Mannheimer Kasernen

Mannheim ist seit seit Gründung vor 400 Jahren Garnisonsstadt. Als Festung gegründet beherbergte die Stadt immer Militäreinheiten. Zuletzt hatten die amerikanischen Streitkräfte in Mannheim eine Fläche von insgesamt 510 Hektar belegt. Diese sollten bis 2015 freigemacht werden. Rund 293 Hektar wurden inzwischen geräumt.

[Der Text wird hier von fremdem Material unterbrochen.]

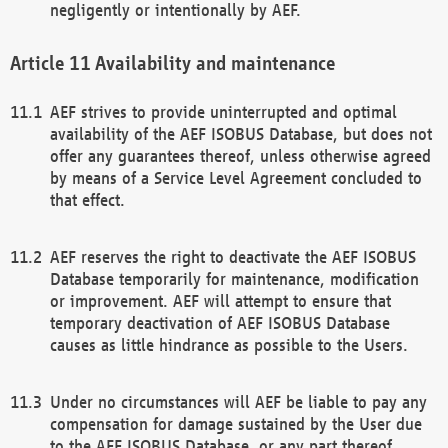
negligently or intentionally by AEF.
Availability and maintenance
AEF strives to provide uninterrupted and optimal
availability of the AEF ISOBUS Database, but does not
offer any guarantees thereof, unless otherwise agreed
by means of a Service Level Agreement concluded to
that effect.
AEF reserves the right to deactivate the AEF ISOBUS
Database temporarily for maintenance, modification
or improvement. AEF will attempt to ensure that
temporary deactivation of AEF ISOBUS Database
causes as little hindrance as possible to the Users.
Under no circumstances will AEF be liable to pay any
compensation for damage sustained by the User due
to the AEF ISOBUS Database, or any part thereof,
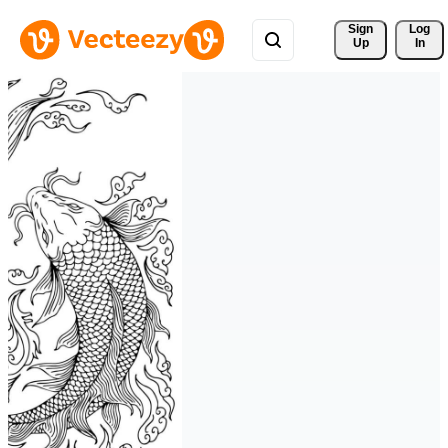
Sign 
Log
Up
In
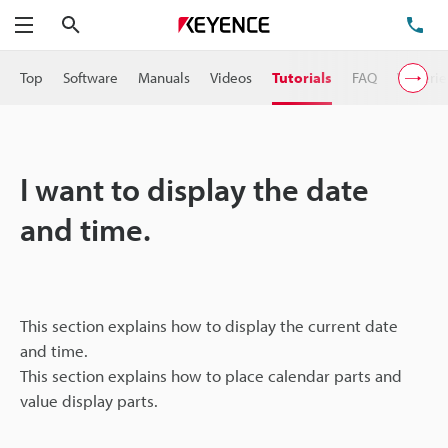
Search
TE
Menu
Top
Software
Manuals
Videos
Tutorials
FAQ
VT Serie
I want to display the date
and time.
This section explains how to display the current date
and time.
This section explains how to place calendar parts and
value display parts.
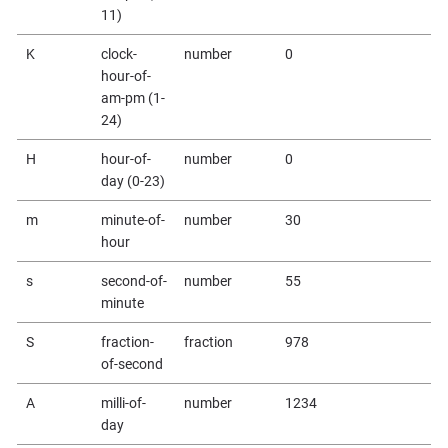
11)
K
clock-
number
0
hour-of-
am-pm (1-
24)
H
hour-of-
number
0
day (0-23)
m
minute-of-
number
30
hour
s
second-of-
number
55
minute
S
fraction-
fraction
978
of-second
A
milli-of-
number
1234
day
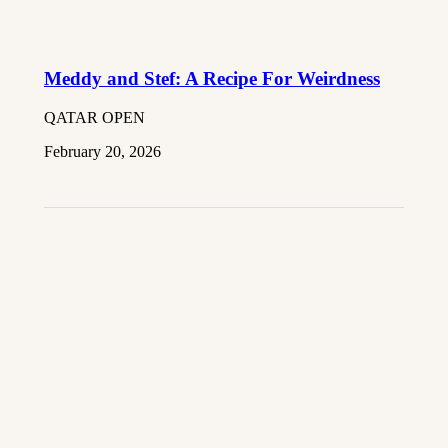
Meddy and Stef: A Recipe For Weirdness
QATAR OPEN
February 20, 2026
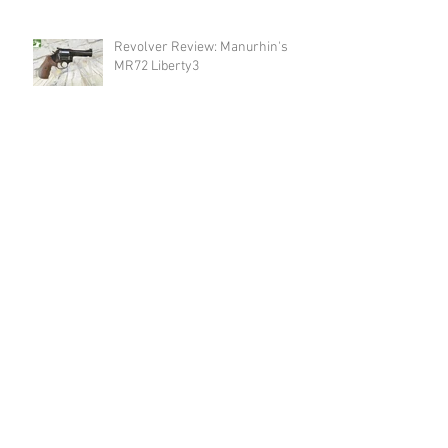
Revolver Review: Manurhin's
MR72 Liberty3
New Product Announcement:
Meet The New Endura Scope by
Swarovski!
Optic Review: Swarovski Optik's
AT Endura 21-65x75
Revolver Review: Spohr's 284
Carry
Announcement: Happy Birthday
USA & Happy 4th of July!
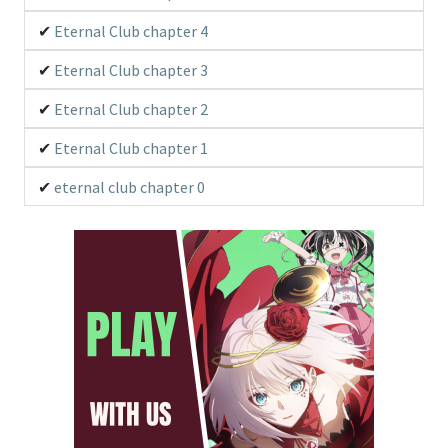
Eternal Club chapter 4
Eternal Club chapter 3
Eternal Club chapter 2
Eternal Club chapter 1
eternal club chapter 0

Die Rückgabe der Coleman Barracks wurde verschoben, da die US-Streitkräfte nach der Krise in der Ukraine weiter militärischen Bedarf an der Liegenschaft haben.

Der Prozess der Konversion umfasst folgende Areale:

Hammonds Barracks

In Hammonds ist ein hochwertig gestaltetes Wohnquartier geplant. Die BImA wird die Fläche selbst entwickeln und die Grundstücke an private Bauherren und gewerbliche Bauträger vermarkten.

Spinelli Barracks

Die Stadt Mannheim plant, auf Spinelli die Bundesgartenschau 2023 auszurichten. In den Randbereichen des Grünzugs sind Wohnungen und Gewerbeflächen vorgesehen.

Stem Kaserne

Das 3,1 Hektar große Areal liegt direkt an der Autobahn 656 zwischen Mannheim und Heidelberg. Städtebauliche Planungen für eine Nachnutzung wurden noch nicht eingeleitet.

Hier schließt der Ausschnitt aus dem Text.